§ **Activity A**: Render into French this sentence from the regularization passage: "Noise distribution regularization is designed to estimate the noise characteristics of the target IMU data accurately."
[[ Reading passage open ]]
4.4 Temporal regularization

Temporal regularization smooths changes in joint orientations and humanoid translations over time, mitigating rapid and unrealistic fluctuations in the D parameter. This is formulated as:

\begin{array}{l} L_{D-temp} = \frac{1}{| T |} \sum_{j \in J} \sum_{t \in T} || Δ^{n} D_{t}^{(j)} {||}^{2} & (14) \end{array}

where J is the set of joints; T represents the time steps and |T| is the number of time steps; Δⁿ represents the n-th difference operation over time; $D_{t}^{(j)}$ indicates the joint parameters (either orientation or translation) of joint j at time t; n is the order of the difference (e.g., n = 3 for a third-order difference to target the smoothness of acceleration changes, avoiding jerky or abrupt transitions in joint movements), which specifies how many time steps are considered for calculating the change in joint parameters.

4.5 Noise distribution regularization

Noise distribution regularization is designed to estimate the noise characteristics of the target IMU data accurately. During parameter identification, we explicitly model the noise in the acceleration and gyroscopic signals as temporal noise matrices of shape [T, 3], where T represents the number of time steps, matching the shape of the target IMU data. These matrices are optimized to meet the following two conditions for each channel (x, y, and z): (1) the noise should follow a Gaussian distribution N(0, σ²) with zero mean and standard deviation within a predefined range; and (2) the noise should be uniformly distributed across all frequencies, reflecting the properties of random white noise typically found in real IMU sensors. The noise distribution regularization term is formulated as follows:

\begin{array}{l} L_{H-dist} = \sum_{u \in IMUs} \sum_{s \in {Acc, Gyro}} \\ \sum_{c \in {x, y, z}} [|| μ_{noise}^{u, s, c} {||}^{2} + \frac{std (F ({noise}^{u, s, c}))}{mean (F ({noise}^{u, s, c}))}] & (15) \end{array}

where $μ_{noise}^{u, s, c}$ is the mean of the noise matrices for IMU u, sensor type s (either accelerometer or gyroscope), and channel c (x, y, or z), enforced to remain close to zero, ensuring zero-mean noise for each channel. $F ({noise}^{u, s, c})$ represents the Fourier transform of the noise vector for each IMU, sensor type, and channel, used to evaluate the spread of the noise frequencies. $std (F ({noise}^{u, s, c}))$ is the standard deviation of the energy of the noise's frequency components, and $mean (F ({noise}^{u, s, c}))$ is the mean energy of these frequency components. The ratio $\frac{std (F ({noise}^{u, s, c}))}{mean (F ({noise}^{u, s, c}))}$ promotes uniform distribution across all frequencies for each channel, encouraging the extracted noise to resemble a random white noise pattern.

After identifying these noise characteristics, only the estimated standard deviations of the learned noise matrices are used in the generation phase to produce realistic random noise N(0, σ²) during virtual IMU generation.
[[ Reading passage closed ]]
[[ Records for processing open ]]
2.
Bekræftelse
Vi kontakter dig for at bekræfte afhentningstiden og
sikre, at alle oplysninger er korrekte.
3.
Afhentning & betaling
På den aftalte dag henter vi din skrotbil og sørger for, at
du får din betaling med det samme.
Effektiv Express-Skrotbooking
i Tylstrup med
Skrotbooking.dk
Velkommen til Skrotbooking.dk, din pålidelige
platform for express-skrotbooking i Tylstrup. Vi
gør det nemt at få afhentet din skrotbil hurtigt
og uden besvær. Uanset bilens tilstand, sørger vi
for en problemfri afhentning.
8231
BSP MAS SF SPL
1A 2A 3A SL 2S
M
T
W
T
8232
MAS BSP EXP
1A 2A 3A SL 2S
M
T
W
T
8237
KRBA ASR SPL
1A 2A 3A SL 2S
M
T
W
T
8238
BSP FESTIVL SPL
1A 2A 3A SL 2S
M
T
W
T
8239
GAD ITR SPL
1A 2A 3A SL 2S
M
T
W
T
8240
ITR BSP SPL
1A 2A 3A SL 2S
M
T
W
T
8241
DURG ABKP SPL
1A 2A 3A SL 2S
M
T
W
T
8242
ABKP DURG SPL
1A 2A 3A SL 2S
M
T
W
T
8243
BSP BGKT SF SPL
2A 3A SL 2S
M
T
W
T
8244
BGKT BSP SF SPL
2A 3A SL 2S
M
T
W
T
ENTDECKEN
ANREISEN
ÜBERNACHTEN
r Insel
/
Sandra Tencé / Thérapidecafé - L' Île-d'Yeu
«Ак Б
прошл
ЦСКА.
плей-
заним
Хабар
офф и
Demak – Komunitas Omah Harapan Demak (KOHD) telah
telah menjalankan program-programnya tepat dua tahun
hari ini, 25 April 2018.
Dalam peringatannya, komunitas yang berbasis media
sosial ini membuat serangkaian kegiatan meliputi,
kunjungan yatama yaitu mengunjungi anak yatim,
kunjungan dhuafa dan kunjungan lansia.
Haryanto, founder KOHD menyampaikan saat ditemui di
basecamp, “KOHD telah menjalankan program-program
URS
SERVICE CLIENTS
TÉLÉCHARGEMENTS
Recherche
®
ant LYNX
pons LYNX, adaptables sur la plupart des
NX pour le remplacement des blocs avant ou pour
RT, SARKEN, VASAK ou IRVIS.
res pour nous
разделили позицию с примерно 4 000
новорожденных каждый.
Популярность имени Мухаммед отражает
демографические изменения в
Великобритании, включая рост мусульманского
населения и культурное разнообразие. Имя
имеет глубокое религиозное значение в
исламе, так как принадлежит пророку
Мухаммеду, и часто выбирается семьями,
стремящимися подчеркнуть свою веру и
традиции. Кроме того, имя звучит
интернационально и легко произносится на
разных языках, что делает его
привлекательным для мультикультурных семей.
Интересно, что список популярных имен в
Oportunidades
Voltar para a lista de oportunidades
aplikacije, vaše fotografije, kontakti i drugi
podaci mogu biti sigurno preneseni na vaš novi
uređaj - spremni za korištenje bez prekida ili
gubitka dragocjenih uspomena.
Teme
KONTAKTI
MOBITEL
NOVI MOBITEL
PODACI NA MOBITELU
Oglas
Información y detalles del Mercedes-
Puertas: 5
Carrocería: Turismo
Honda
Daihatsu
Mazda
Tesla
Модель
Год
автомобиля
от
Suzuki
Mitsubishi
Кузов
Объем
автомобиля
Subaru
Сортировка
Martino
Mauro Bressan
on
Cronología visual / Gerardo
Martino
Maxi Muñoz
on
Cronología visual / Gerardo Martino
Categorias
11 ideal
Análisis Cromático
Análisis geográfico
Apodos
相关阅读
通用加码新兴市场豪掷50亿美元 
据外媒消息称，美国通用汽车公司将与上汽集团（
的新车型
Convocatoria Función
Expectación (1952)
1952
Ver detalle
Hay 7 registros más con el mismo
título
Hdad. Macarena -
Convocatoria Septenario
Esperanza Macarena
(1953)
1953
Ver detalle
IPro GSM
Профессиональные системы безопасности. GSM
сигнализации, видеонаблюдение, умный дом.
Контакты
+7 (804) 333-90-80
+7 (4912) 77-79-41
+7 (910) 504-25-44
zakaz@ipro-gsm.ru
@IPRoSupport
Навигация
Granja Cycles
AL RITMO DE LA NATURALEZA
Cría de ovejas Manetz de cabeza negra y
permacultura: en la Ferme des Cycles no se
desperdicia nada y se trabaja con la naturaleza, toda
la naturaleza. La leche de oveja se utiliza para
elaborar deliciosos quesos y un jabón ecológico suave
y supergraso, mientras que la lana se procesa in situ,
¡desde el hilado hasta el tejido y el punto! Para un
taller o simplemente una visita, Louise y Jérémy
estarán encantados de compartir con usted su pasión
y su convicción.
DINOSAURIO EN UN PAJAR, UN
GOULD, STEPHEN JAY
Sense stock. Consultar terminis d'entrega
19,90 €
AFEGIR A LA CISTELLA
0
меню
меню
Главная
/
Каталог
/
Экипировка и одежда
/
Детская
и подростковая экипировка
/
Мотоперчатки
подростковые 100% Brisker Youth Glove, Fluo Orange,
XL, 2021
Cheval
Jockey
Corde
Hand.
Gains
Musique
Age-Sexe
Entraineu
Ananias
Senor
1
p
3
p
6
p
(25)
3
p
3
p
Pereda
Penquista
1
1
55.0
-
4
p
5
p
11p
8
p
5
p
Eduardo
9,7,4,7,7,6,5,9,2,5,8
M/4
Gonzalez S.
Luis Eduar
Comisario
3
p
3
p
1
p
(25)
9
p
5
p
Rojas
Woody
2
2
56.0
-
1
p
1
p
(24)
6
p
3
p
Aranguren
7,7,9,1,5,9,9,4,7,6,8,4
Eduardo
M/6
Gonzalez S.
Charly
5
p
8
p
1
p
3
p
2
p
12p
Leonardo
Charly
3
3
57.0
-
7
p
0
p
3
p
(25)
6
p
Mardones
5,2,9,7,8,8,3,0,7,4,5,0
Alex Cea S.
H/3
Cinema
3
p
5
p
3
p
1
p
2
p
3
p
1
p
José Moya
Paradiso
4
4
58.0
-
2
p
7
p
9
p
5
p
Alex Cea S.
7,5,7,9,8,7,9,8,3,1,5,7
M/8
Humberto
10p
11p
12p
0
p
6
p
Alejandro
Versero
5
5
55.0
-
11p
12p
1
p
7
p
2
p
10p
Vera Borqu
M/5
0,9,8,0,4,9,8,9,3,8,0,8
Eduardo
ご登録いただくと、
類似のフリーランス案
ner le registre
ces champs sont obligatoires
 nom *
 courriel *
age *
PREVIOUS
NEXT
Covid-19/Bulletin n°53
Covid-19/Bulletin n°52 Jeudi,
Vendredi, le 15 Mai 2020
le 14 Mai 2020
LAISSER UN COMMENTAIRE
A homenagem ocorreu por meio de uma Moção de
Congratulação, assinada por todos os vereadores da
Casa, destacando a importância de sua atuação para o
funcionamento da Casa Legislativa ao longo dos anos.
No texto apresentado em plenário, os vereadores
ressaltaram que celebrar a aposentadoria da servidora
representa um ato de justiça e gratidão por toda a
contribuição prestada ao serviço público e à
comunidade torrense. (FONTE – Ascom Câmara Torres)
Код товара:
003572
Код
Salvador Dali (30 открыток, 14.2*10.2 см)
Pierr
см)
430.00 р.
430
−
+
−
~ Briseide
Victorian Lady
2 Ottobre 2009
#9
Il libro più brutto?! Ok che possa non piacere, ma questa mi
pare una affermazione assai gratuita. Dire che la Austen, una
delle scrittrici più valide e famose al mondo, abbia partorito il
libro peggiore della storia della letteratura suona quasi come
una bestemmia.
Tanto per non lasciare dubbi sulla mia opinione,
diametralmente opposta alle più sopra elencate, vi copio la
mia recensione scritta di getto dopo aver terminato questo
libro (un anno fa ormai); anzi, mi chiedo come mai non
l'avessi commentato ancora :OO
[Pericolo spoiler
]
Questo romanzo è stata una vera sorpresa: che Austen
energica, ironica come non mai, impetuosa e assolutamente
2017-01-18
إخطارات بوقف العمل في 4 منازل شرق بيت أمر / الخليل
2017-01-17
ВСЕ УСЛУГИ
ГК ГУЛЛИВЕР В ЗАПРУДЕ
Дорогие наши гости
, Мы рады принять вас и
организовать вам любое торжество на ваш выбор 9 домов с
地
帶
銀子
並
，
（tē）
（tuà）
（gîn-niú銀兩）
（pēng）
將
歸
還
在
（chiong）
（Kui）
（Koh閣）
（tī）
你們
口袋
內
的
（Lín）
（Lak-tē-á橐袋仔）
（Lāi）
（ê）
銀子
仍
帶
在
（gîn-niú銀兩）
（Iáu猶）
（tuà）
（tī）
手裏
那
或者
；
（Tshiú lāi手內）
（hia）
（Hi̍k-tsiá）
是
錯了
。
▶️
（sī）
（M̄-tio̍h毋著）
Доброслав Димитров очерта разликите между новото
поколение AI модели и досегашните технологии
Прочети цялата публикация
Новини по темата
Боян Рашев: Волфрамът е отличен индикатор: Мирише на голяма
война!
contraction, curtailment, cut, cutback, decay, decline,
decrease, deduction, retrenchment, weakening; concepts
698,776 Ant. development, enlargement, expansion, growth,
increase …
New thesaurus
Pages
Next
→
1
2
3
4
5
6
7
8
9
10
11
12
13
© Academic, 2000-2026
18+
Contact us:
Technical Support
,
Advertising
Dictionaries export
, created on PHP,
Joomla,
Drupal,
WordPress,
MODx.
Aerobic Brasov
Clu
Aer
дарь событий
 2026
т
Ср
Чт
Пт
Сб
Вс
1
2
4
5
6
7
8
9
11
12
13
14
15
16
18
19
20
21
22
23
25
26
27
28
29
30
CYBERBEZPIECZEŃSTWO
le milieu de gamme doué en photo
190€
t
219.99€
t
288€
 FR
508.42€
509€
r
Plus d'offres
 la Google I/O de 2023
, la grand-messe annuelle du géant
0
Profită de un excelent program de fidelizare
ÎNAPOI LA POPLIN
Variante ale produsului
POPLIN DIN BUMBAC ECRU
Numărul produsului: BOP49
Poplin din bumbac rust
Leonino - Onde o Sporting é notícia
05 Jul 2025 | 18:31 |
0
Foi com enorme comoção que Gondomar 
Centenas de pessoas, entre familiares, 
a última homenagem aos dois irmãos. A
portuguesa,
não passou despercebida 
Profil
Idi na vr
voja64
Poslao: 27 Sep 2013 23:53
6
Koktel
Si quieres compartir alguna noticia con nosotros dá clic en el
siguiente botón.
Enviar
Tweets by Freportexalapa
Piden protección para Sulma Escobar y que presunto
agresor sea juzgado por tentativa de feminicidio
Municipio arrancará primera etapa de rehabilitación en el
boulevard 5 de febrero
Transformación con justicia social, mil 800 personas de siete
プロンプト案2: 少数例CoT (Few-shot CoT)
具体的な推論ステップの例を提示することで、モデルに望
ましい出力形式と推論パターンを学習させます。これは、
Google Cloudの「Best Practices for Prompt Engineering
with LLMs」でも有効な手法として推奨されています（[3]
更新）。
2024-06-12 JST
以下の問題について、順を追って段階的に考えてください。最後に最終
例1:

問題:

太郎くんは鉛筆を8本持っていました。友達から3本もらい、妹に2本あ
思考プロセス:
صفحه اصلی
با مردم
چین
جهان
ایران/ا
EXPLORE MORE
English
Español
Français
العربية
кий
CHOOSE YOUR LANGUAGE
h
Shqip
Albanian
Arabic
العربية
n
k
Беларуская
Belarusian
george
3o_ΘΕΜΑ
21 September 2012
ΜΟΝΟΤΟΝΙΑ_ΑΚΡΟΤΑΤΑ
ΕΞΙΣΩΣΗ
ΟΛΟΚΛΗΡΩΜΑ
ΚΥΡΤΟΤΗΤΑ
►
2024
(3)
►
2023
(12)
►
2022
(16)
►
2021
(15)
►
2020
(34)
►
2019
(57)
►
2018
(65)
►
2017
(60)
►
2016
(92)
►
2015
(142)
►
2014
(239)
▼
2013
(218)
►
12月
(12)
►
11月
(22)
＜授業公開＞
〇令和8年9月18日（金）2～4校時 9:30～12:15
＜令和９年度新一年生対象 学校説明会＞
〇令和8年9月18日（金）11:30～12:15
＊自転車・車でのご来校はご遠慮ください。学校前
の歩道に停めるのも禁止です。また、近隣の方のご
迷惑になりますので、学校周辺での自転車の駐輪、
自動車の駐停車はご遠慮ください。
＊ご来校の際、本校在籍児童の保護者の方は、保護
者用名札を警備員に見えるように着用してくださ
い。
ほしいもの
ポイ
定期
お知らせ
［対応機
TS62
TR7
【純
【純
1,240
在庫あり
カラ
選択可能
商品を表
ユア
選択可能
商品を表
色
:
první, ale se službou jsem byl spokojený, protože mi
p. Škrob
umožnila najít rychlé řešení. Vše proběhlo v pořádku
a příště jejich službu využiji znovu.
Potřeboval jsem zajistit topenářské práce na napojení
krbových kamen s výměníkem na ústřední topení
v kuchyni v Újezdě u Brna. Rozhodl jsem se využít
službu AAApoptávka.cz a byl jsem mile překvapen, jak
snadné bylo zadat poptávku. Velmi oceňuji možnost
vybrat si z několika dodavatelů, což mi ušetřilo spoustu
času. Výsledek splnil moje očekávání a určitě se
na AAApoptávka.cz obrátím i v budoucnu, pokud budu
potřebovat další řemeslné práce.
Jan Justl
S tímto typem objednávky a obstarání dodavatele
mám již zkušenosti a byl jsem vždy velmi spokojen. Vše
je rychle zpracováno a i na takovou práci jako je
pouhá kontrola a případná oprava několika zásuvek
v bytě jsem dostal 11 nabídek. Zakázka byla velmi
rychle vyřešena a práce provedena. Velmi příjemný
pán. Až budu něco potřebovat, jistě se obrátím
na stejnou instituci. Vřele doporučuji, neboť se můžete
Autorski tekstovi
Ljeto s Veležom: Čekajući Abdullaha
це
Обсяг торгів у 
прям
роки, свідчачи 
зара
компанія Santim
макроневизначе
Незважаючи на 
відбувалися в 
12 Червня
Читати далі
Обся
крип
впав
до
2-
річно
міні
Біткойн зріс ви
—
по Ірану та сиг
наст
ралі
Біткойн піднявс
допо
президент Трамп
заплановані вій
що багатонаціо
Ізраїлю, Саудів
[[ Records for processing closed ]]
§ **Activity B**: In the entries, from the line with "太郎くんは鉛筆を8本持っていました。友達から3本もらい、妹に2本あ" to the line with "〇令和8年9月18日（金）11:30～12:15", change "CHOOSE" to "SELECT" and return only those lines, otherwise unaltered.

§ **Answer area A**: La régularisation de la distribution du bruit est conçue pour estimer avec précision les caractéristiques du bruit des données IMU cibles.

§ **Answer area B**:
太郎くんは鉛筆を8本持っていました。友達から3本もらい、妹に2本あ
思考プロセス:
صفحه اصلی
با مردم
چین
جهان
ایران/ا
EXPLORE MORE
English
Español
Français
العربية
кий
SELECT YOUR LANGUAGE
h
Shqip
Albanian
Arabic
العربية
n
k
Беларуская
Belarusian
george
3o_ΘΕΜΑ
21 September 2012
ΜΟΝΟΤΟΝΙΑ_ΑΚΡΟΤΑΤΑ
ΕΞΙΣΩΣΗ
ΟΛΟΚΛΗΡΩΜΑ
ΚΥΡΤΟΤΗΤΑ
►
2024
(3)
►
2023
(12)
►
2022
(16)
►
2021
(15)
►
2020
(34)
►
2019
(57)
►
2018
(65)
►
2017
(60)
►
2016
(92)
►
2015
(142)
►
2014
(239)
▼
2013
(218)
►
12月
(12)
►
11月
(22)
＜授業公開＞
〇令和8年9月18日（金）2～4校時 9:30～12:15
＜令和９年度新一年生対象 学校説明会＞
〇令和8年9月18日（金）11:30～12:15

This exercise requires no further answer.